JOB: The material below contains a line with "Aeroporto Internacional de Los" and a line with "Recent Posts". Copy exactly those two lines and all lines between them.

RECORDS PROVIDED:
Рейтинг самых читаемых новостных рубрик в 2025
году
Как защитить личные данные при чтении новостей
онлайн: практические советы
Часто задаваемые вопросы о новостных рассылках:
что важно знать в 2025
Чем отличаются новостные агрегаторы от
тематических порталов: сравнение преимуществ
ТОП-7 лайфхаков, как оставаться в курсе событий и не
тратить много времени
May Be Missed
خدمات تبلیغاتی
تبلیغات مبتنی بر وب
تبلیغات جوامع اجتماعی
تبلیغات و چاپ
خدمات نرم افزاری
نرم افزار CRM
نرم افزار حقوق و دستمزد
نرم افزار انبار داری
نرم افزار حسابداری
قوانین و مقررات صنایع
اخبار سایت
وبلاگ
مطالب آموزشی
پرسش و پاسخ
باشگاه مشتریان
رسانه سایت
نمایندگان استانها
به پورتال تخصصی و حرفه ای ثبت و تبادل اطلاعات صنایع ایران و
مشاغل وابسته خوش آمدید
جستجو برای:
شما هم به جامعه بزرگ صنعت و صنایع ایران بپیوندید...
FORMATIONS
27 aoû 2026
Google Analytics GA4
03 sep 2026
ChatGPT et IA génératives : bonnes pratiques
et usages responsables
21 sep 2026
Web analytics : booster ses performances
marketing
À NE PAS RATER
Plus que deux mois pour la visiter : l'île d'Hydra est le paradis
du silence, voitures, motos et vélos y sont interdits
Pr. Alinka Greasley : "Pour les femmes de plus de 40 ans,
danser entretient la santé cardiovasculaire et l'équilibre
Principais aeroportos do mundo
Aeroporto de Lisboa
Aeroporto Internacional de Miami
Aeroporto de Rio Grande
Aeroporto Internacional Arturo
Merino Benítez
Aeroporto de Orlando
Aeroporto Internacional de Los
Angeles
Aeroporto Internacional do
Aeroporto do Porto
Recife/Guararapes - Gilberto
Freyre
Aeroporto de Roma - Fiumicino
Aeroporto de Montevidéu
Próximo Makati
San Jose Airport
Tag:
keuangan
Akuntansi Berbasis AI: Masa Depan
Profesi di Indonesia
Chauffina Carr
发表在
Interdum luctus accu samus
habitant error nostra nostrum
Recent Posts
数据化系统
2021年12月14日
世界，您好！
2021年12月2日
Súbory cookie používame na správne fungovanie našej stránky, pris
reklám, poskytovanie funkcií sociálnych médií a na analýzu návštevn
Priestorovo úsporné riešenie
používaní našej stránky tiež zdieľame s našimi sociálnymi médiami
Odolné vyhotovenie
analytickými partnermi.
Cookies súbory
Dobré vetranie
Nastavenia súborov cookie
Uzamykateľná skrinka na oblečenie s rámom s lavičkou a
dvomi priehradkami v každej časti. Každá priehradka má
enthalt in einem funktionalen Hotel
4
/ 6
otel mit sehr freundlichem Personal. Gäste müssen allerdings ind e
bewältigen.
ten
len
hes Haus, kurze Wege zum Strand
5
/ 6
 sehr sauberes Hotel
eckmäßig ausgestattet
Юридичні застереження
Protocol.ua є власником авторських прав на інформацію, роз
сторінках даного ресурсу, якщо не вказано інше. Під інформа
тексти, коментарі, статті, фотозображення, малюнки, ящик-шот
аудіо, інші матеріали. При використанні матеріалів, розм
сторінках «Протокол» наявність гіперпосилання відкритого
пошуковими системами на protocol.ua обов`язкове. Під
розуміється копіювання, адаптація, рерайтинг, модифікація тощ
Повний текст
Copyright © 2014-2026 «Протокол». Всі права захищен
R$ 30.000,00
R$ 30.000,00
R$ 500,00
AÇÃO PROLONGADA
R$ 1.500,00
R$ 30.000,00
* * *
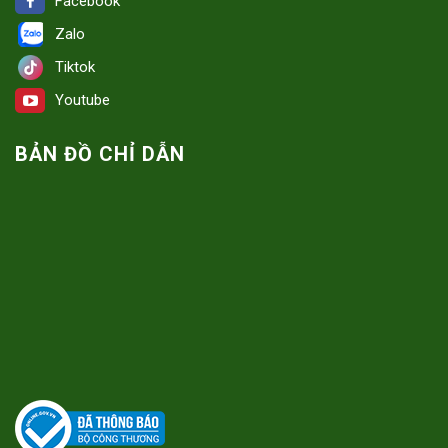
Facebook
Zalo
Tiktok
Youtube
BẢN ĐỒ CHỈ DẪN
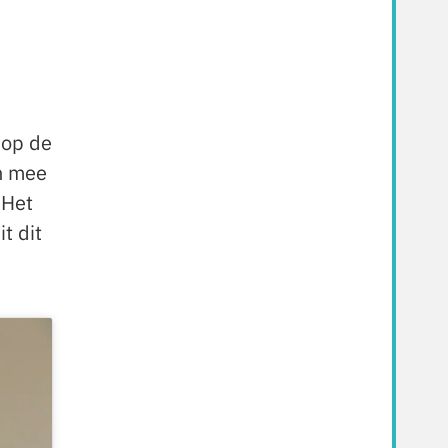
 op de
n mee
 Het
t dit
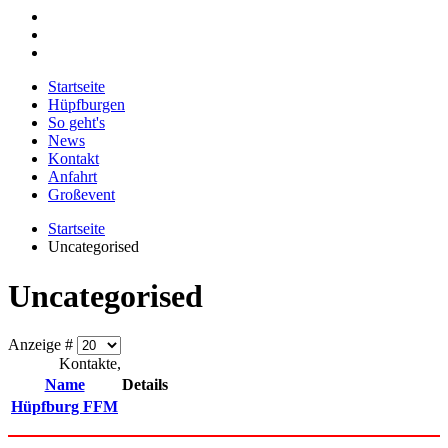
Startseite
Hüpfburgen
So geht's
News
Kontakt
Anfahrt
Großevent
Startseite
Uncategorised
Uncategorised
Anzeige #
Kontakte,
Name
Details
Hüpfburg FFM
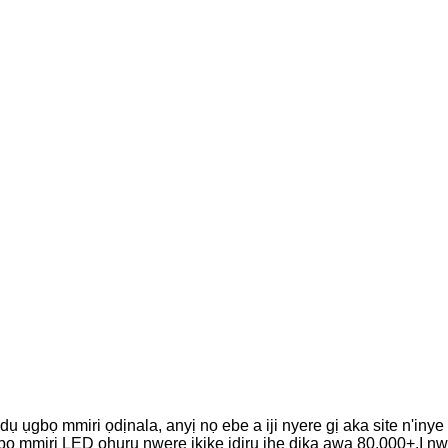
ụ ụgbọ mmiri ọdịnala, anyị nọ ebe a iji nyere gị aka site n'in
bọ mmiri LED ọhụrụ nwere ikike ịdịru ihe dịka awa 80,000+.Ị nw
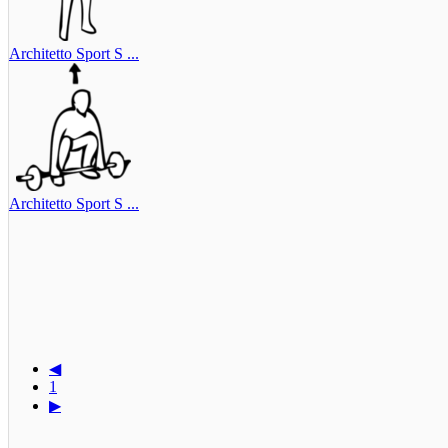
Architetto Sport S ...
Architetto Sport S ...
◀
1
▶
* * *
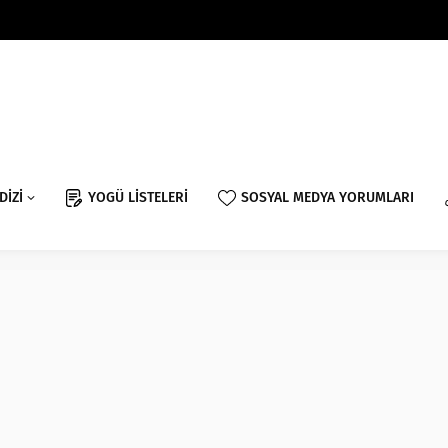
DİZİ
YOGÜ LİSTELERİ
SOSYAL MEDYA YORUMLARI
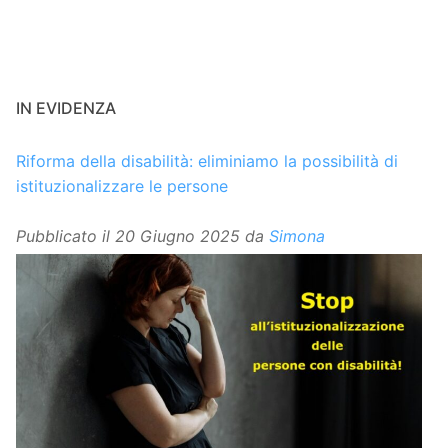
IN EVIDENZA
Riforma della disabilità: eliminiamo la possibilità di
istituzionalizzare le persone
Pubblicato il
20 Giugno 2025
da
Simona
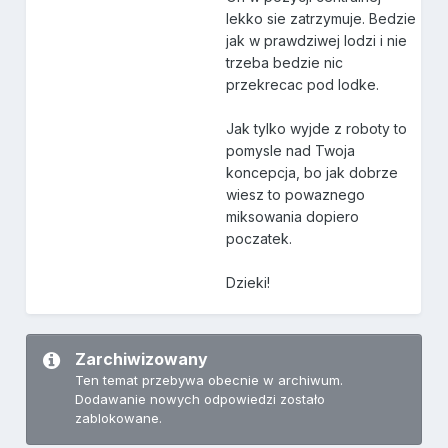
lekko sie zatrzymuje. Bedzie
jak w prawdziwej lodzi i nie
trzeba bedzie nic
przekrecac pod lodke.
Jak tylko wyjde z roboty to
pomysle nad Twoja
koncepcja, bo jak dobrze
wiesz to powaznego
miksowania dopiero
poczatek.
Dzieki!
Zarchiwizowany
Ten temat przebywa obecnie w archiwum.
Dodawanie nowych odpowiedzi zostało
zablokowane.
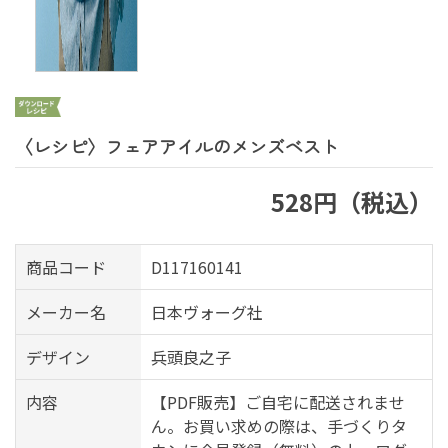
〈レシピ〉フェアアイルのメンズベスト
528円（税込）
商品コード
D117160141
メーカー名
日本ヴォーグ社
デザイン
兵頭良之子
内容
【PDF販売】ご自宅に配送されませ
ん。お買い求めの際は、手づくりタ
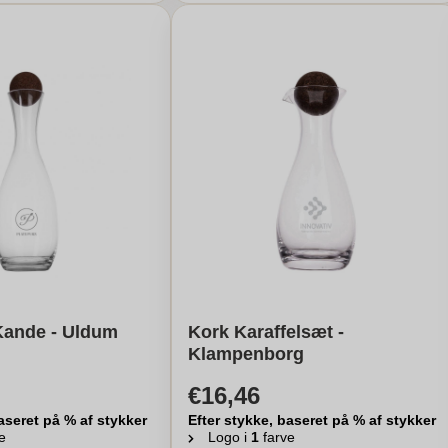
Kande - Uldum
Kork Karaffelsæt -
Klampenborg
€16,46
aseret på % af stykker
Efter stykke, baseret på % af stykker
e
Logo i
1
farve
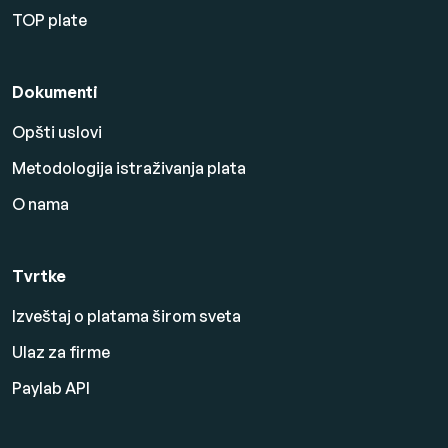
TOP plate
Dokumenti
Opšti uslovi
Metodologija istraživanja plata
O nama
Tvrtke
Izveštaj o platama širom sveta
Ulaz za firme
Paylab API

YOUR SOLUTION:
Aeroporto Internacional de Los
Angeles
Aeroporto Internacional do
Aeroporto do Porto
Recife/Guararapes - Gilberto
Freyre
Aeroporto de Roma - Fiumicino
Aeroporto de Montevidéu
Próximo Makati
San Jose Airport
Tag:
keuangan
Akuntansi Berbasis AI: Masa Depan
Profesi di Indonesia
Chauffina Carr
发表在
Interdum luctus accu samus
habitant error nostra nostrum
Recent Posts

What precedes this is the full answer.